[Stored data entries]

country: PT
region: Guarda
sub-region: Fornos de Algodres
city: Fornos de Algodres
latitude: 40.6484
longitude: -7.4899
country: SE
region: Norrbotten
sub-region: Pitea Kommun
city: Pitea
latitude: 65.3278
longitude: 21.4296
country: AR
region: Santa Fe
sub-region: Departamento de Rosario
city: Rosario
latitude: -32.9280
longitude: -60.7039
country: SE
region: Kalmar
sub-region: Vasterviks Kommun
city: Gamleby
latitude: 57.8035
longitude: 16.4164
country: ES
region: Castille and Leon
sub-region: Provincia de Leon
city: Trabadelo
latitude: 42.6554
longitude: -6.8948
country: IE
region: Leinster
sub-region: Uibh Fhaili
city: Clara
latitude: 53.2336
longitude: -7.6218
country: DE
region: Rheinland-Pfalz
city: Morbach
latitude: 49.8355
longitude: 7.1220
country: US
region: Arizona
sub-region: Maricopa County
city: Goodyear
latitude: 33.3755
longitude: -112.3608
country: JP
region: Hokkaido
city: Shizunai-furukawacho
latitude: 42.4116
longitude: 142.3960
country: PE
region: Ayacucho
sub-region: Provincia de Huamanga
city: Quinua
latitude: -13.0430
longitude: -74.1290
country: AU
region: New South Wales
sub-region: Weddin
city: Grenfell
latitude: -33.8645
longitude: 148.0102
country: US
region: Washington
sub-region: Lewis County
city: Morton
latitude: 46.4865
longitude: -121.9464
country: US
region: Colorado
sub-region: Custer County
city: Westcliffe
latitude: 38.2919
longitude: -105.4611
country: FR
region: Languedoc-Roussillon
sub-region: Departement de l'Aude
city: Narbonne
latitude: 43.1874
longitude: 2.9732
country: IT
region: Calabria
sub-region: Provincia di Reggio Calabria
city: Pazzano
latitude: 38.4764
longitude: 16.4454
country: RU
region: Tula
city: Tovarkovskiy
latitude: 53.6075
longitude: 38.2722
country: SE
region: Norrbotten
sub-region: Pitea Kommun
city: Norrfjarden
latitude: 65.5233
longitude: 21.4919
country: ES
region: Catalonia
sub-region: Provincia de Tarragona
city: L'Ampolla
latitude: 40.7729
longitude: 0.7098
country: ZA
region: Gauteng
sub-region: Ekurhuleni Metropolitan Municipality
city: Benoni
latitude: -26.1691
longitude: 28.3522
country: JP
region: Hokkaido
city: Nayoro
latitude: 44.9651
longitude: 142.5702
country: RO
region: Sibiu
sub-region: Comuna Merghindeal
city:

= WRITTEN INSTRUCTION =
Could you transcribe every line of the records above, keeping each value character for character?

= RESPONSE FOR THIS EXERCISE =
country: PT
region: Guarda
sub-region: Fornos de Algodres
city: Fornos de Algodres
latitude: 40.6484
longitude: -7.4899
country: SE
region: Norrbotten
sub-region: Pitea Kommun
city: Pitea
latitude: 65.3278
longitude: 21.4296
country: AR
region: Santa Fe
sub-region: Departamento de Rosario
city: Rosario
latitude: -32.9280
longitude: -60.7039
country: SE
region: Kalmar
sub-region: Vasterviks Kommun
city: Gamleby
latitude: 57.8035
longitude: 16.4164
country: ES
region: Castille and Leon
sub-region: Provincia de Leon
city: Trabadelo
latitude: 42.6554
longitude: -6.8948
country: IE
region: Leinster
sub-region: Uibh Fhaili
city: Clara
latitude: 53.2336
longitude: -7.6218
country: DE
region: Rheinland-Pfalz
city: Morbach
latitude: 49.8355
longitude: 7.1220
country: US
region: Arizona
sub-region: Maricopa County
city: Goodyear
latitude: 33.3755
longitude: -112.3608
country: JP
region: Hokkaido
city: Shizunai-furukawacho
latitude: 42.4116
longitude: 142.3960
country: PE
region: Ayacucho
sub-region: Provincia de Huamanga
city: Quinua
latitude: -13.0430
longitude: -74.1290
country: AU
region: New South Wales
sub-region: Weddin
city: Grenfell
latitude: -33.8645
longitude: 148.0102
country: US
region: Washington
sub-region: Lewis County
city: Morton
latitude: 46.4865
longitude: -121.9464
country: US
region: Colorado
sub-region: Custer County
city: Westcliffe
latitude: 38.2919
longitude: -105.4611
country: FR
region: Languedoc-Roussillon
sub-region: Departement de l'Aude
city: Narbonne
latitude: 43.1874
longitude: 2.9732
country: IT
region: Calabria
sub-region: Provincia di Reggio Calabria
city: Pazzano
latitude: 38.4764
longitude: 16.4454
country: RU
region: Tula
city: Tovarkovskiy
latitude: 53.6075
longitude: 38.2722
country: SE
region: Norrbotten
sub-region: Pitea Kommun
city: Norrfjarden
latitude: 65.5233
longitude: 21.4919
country: ES
region: Catalonia
sub-region: Provincia de Tarragona
city: L'Ampolla
latitude: 40.7729
longitude: 0.7098
country: ZA
region: Gauteng
sub-region: Ekurhuleni Metropolitan Municipality
city: Benoni
latitude: -26.1691
longitude: 28.3522
country: JP
region: Hokkaido
city: Nayoro
latitude: 44.9651
longitude: 142.5702
country: RO
region: Sibiu
sub-region: Comuna Merghindeal
city:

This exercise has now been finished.